Thief in studded leather and Cleric in full plate mail.

Rear view

The “Elf Girl” came in a pack of 3 Poses – sleeping, standing, fighting. I had originally painted these as “Silvara” – the Silver Dragon/Kargonesti Elf from the Dragonlance Saga (insert from “Dragons of Mystery”, Larry Elmore) because the figure matched the images I’ve got in “The Art of the Dragonlance Saga”. (Although I did the fighting pose in blue, not red.) I gave the standing figure to a friend, and kept the others. I’ve repainted the hair this time, and the blue clothing to purple. Of the two figures I have, only the sleeping figure shows a pointed ear – otherwise there is nothing that distinguishes the figure as elven.

Druid and Silvara

Druid and Silvara

I find great interest in this figure because I’m not aware that Prince August had a license for Dragonlance at any time.
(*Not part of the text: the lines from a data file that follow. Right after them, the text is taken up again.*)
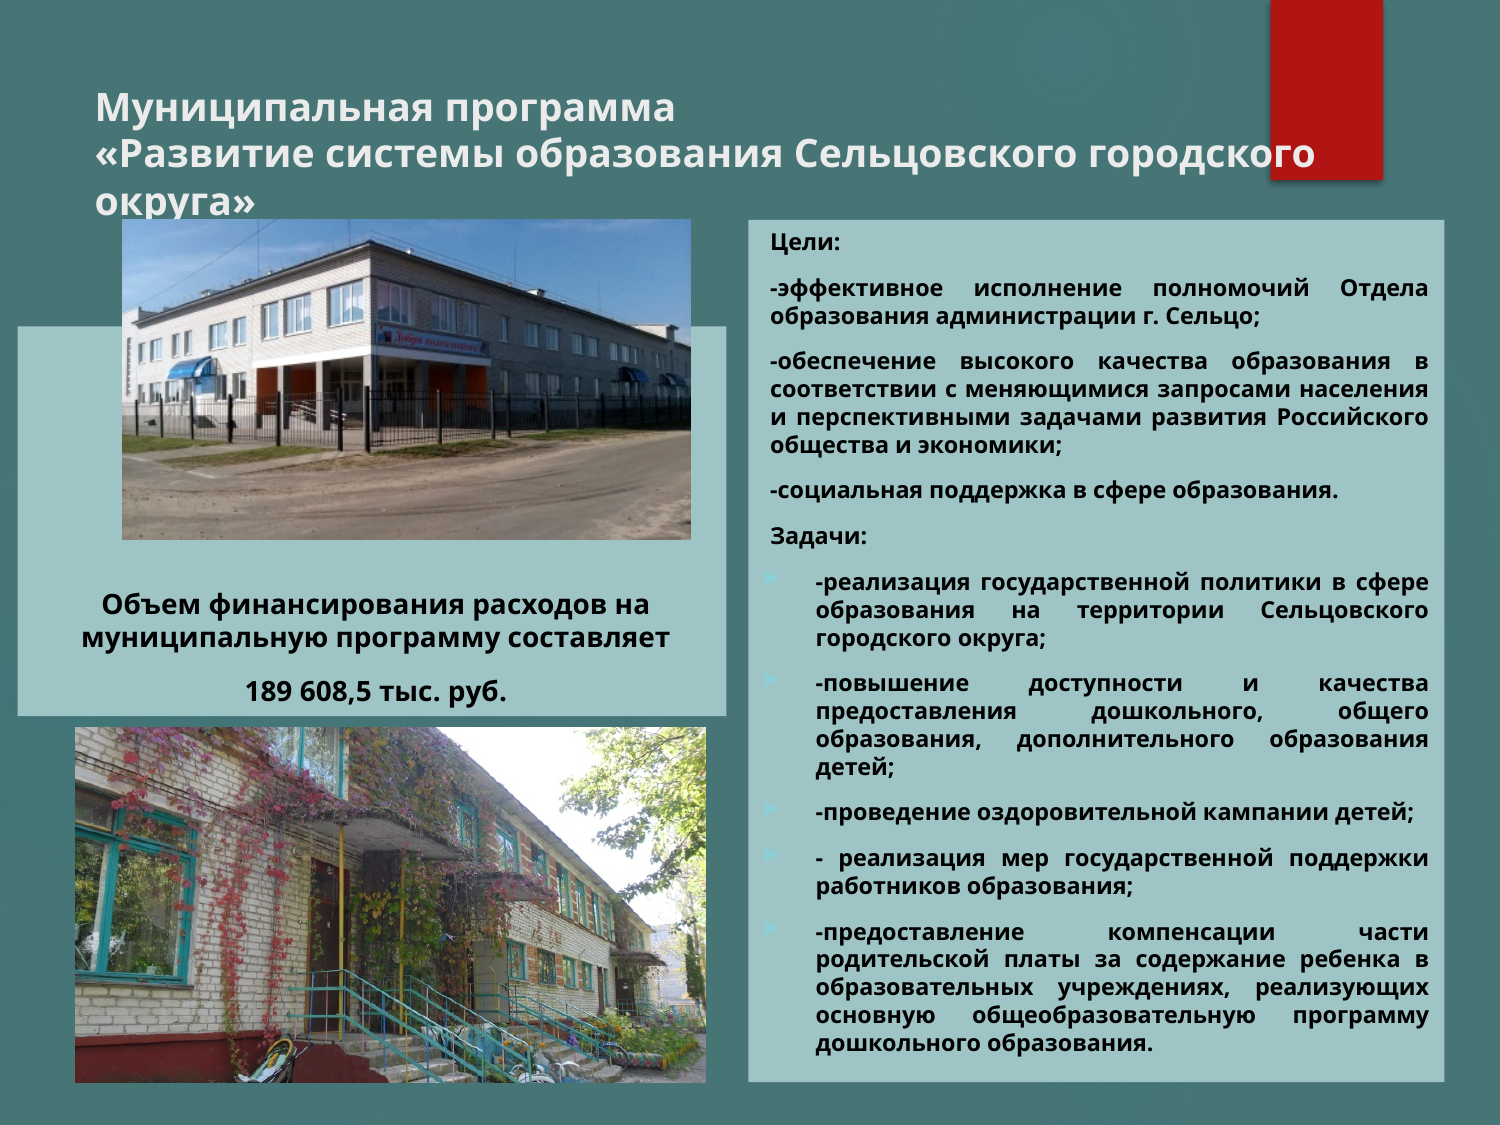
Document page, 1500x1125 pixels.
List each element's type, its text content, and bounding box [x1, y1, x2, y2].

list Объем финансирования расходов на муниципальную программу составляет 189 608,5 тыс. руб. [17, 326, 727, 717]
picture [74, 727, 706, 1083]
list Цели: -эффективное исполнение полномочий Отдела образования администрации г. Сельцо; -обеспечение высокого качества образования в соответствии с меняющимися запросами населения и перспективными задачами развития Российского общества и экономики; -социальная поддержка в сфере образования. Задачи: -реализация государственной политики в сфере образования на территории Сельцовского городского округа; -повышение доступности и качества предоставления дошкольного, общего образования, дополнительного образования детей; -проведение оздоровительной кампании детей; - реализация мер государственной поддержки работников образования; -предоставление компенсации части родительской платы за содержание ребенка в образовательных учреждениях, реализующих основную общеобразовательную программу дошкольного образования. [748, 219, 1445, 1083]
title Муниципальная программа «Развитие системы образования Сельцовского городского округа» [79, 74, 1436, 232]
picture [122, 219, 691, 540]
Ral Partha produced a large Dragonlance range for TSR, and it looks like TSR produced some themselves. I have two A4 colour reprints of Larry Elmores paintings (Art of the DL) as well as sketches. The only feature my figure shows that isn’t in the artwork are the dagger and sword!

Interlude

I was quite pleased this morning to find a home improvement site where I could list a few things I wanted done (installation quotes – new oven, hot water service and air conditioning) and get some suggestions of businesses I could contact. It also sent messages to people on my behalf, so I also received a number of calls from tradesmen who were interested in helping. Much better than tracking someone down and then have them say they are too busy, or don’t handle all of what you want. It will be so nice to have hot water out of a tap again!

I collected a new pair of glasses today – my first pair of multi-focals. I’m already impressed that I can read books or text on my phone now without having to remove my glasses. I was hoping that the new pair would allow me to focus on figures for painting too – normally I’m taking them off to paint, then back on to find something on the desk/look at my computer. They’re better – I can hold the figure closer than before to see detail, but for very fine detail (like eyes) I think no glasses is still the way to go. (At least until I can get a magnifying desk lamp.)

I spray undercoated a new batch of figures this morning and left them out to dry. Much better weather this weekend than all of the last week. I’m nearly finished the ten figures that I’ve been struggling to complete during the week – mostly eyes on everyone now, the hair of one figure and a bit of basing work on some. I’m hoping to spray varnish completed figures tomorrow. (Then take photographs!)